Arbitration Agreements in Privacy Disputes: The Wyze Decision and the CCPA
Earlier this year, a number of individuals brought a lawsuit in the United States District Court for the Western District of Washington against Washington-based company Wyze Labs, Inc (Wyze), which manufactures “smart” home cameras and security equipment. See In re: Wyze Data Incident Litigation, Case No. C20-0282-JCC (W.D. Wa. 2020). The lawsuit – which centered around a 2019 data breach incident – alleged that Wyze failed to comply with Federal Trade Commission requirements for safeguarding users’ personal information.
Wyze moved to compel arbitration and dismiss the suit based on a provision of its user terms and conditions which stated “[Defendant] and you agree to exclusively arbitrate all disputes and claims… THIS ARBITRATION IS MANDATORY AND NOT PERMISSIVE.” The terms contained a provision allowing users to opt out of the arbitration and class action waiver provisions by notifying Wyze within 30 days of the date they accepted the agreement. The terms and conditions were implemented through a “clickwrap” arrangement whereby in order to create a new account, users had to click a box indicating that they agreed to Wyze’s terms and conditions, which were available through a hyperlink.
Plaintiffs argued that the arbitration provision was invalid, because the agreement only presented when they went to download the Wyze app – after the equipment (for which the app was necessary) had already been purchased. They also argued that the hyperlink to the terms was not conspicuous enough to be binding, and that Wyze could not show evidence of agreement by each individual Plaintiff. The court rejected each of those arguments.
The court first found that the time period between the product’s purchase and notice of the arbitration agreement was not legally significant. After noting that clickwrap agreements are generally valid, the court also found that the hyperlink was comparable – in both style and substance – to agreements previously upheld by other courts, and was therefore sufficiently conspicuous to support a valid agreement. Finally, the court found that, even without proof of each individual user’s assent, Wyze had provided sufficient evidence to show that any person with a user account (including the Plaintiffs) could not have accessed that account without, at some point, clicking a box to indicate his agreement with the terms and conditions. Based on those findings, the court found the arbitration agreement to be enforceable, and dismissed the suit.
It is not yet clear whether a similar suit in California would yield the same result, but new developments in that area may be on the horizon. Instagram, for example (a California-based subsidiary of Facebook, Inc.), recently updated its terms of service to implement a provision similar to the one in the Wyze case. Specifically, Instagram’s provision states:
Arbitration notice: You agree that disputes between you and us will be resolved by binding, individual arbitration and you waive your right to participate in a class action lawsuit or class-wide arbitration . . . You can opt out of this provision within 30 days of the date that you agreed to these Terms.
Instagram has significant freedom to guide users to acquiesce to new terms, as we have seen in previous cases. See Trudeau v. Google LLC, 816 F. App’x 68, 70 (9th Cir. 2020) (upholding unilateral addition of arbitration clause to Google’s terms of service). However, unlike in Trudeau, Instagram may not have quite as strong a footing as Google did, if the changes are challenged, because it did not require affirmative (if pro forma) consent to the new terms of service, nor did it send the new terms directly to users. Instead, the change was added to Instagram’s Help Center, where they are unlikely to be noticed by existing users – who primarily use the phone application. Of those that do visit the Help Center, and notice the change, even fewer are likely to take the time to gather and send their personal and account information, as well as a clear statement that they want to opt out of the arbitration agreement, to Facebook – as the terms require in order for them to opt out.

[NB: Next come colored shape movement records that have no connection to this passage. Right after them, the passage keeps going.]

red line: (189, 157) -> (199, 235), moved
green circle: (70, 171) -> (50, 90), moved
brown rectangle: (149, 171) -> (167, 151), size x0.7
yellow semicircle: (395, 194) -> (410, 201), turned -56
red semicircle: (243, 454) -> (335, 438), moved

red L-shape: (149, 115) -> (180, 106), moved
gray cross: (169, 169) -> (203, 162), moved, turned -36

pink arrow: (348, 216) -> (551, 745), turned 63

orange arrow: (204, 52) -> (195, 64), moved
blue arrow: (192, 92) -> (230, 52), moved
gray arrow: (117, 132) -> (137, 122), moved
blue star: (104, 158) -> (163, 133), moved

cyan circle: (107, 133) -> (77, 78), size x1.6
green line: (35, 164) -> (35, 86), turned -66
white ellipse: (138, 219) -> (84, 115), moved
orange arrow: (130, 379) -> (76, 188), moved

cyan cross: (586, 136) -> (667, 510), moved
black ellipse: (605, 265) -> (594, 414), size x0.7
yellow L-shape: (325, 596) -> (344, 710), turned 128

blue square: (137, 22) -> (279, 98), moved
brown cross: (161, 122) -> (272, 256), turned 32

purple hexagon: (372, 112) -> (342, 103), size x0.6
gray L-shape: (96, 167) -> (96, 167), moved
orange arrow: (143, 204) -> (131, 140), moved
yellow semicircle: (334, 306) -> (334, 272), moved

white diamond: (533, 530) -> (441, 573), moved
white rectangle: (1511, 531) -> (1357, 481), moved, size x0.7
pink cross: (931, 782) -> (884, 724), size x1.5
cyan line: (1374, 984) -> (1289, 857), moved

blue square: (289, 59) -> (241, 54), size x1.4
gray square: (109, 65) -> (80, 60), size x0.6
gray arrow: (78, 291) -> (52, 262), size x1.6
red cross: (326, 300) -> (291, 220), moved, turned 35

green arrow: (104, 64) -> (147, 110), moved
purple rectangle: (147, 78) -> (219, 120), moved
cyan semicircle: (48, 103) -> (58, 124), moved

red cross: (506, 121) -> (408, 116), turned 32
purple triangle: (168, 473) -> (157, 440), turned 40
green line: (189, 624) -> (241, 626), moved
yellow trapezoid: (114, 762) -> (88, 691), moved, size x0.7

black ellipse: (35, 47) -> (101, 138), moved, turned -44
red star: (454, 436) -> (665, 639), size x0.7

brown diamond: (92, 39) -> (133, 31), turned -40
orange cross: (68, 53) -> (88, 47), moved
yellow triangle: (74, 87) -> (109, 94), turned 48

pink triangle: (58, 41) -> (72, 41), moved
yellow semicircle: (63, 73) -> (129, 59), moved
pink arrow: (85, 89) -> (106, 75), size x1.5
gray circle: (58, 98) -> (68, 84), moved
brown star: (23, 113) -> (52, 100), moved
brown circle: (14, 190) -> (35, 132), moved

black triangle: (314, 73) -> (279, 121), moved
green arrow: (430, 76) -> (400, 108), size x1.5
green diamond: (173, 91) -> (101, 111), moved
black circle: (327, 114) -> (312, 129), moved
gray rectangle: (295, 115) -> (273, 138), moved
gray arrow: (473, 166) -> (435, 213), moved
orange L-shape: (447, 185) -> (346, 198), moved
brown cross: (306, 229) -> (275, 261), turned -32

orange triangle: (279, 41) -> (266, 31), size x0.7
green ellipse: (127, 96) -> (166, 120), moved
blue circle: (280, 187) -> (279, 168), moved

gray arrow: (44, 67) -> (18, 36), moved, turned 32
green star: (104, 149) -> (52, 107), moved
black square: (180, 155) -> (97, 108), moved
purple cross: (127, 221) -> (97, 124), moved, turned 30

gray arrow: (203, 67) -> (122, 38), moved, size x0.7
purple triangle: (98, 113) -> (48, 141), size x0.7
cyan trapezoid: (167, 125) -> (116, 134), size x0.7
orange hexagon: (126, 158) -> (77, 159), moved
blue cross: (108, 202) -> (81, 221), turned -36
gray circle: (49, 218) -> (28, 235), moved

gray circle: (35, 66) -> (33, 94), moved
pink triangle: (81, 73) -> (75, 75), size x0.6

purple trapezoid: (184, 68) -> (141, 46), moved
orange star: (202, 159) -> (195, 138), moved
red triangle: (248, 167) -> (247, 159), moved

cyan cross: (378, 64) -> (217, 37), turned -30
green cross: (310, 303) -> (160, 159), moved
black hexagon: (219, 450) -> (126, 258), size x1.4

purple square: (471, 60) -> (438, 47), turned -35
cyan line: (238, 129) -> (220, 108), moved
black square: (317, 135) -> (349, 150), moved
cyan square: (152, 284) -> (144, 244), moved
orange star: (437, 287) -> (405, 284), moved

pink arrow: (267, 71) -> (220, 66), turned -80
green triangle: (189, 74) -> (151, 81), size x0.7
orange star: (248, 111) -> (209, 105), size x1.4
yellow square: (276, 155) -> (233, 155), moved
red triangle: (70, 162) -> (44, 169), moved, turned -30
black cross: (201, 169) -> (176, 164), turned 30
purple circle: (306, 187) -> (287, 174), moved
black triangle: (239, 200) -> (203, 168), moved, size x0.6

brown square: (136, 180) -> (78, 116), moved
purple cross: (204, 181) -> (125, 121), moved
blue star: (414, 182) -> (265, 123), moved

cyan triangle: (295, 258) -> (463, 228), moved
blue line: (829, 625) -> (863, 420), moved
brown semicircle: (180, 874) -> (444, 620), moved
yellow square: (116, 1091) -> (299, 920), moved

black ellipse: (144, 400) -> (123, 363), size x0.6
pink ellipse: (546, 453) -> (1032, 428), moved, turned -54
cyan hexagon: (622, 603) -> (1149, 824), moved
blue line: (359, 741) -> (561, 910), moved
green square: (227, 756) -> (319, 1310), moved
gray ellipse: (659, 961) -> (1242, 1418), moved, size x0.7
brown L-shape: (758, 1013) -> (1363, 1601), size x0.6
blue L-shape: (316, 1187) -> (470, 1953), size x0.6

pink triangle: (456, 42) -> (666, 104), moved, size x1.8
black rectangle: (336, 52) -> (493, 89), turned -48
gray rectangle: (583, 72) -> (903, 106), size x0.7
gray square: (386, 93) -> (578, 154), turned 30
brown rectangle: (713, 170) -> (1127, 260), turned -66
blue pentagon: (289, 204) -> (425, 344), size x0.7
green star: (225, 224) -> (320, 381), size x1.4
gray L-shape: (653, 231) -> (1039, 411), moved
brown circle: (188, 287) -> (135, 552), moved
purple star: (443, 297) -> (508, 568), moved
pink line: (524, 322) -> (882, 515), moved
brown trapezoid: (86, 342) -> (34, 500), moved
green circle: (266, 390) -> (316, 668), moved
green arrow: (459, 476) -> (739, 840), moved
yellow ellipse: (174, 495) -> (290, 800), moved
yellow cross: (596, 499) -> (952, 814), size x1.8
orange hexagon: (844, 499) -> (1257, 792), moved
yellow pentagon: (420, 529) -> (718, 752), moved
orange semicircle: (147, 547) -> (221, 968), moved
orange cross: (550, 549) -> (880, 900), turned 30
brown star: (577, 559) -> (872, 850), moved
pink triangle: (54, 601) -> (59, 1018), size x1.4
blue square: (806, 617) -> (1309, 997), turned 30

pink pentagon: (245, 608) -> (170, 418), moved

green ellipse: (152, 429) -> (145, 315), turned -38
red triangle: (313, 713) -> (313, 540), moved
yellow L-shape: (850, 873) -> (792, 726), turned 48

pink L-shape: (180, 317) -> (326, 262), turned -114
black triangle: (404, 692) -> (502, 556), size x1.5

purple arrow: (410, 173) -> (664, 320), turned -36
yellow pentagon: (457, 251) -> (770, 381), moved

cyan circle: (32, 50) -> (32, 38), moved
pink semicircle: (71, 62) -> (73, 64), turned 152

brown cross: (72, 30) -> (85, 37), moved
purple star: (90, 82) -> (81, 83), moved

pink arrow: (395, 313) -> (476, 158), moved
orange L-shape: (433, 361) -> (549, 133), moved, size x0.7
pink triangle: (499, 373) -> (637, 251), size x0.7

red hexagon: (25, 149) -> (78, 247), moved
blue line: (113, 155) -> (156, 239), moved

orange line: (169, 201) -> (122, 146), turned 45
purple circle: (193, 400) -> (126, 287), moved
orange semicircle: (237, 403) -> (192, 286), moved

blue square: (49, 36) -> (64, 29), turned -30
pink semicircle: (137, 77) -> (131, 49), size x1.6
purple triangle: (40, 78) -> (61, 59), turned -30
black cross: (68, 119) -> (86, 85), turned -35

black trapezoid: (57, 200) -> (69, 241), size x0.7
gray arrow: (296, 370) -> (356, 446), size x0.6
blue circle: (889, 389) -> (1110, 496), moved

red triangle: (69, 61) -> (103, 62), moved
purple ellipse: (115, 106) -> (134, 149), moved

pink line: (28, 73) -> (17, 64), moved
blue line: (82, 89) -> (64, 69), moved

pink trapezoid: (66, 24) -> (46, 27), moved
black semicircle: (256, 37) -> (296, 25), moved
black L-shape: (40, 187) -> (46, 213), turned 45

Considering these differences, and the fact that Instagram (like many similarly-situated companies) would likely be sued in California, it is unclear whether this kind of more passive modification will be upheld, should a suit arise. However, it is likely to be only a matter of time before a California court is required to consider a similar challenge to an arbitration clause in a privacy class action.
Indeed, Plaintiffs may argue that the newly enacted California Consumer Privacy Act (CCPA), which provides for a private right of action and has recently inspired various class action lawsuits, may make certain class action waivers or arbitration agreements unenforceable. Specifically, Cal. Civ. Code § 1798.192 provides:
Any provision of a contract or agreement of any kind that purports to waive or limit in any way a consumer’s rights under this title, including, but not limited to, any right to a remedy or means of enforcement, shall be deemed contrary to public policy and shall be void and unenforceable.
Although the U.S. Supreme Court has struck down multiple California rules limiting the enforceability of class action waivers and arbitration clauses, this issue has not arisen with respect to the CCPA and it could take years before any clear case law is developed in this area. In the meantime, companies and users alike should be mindful of arbitration agreements prior to and during litigation, including CCPA litigation.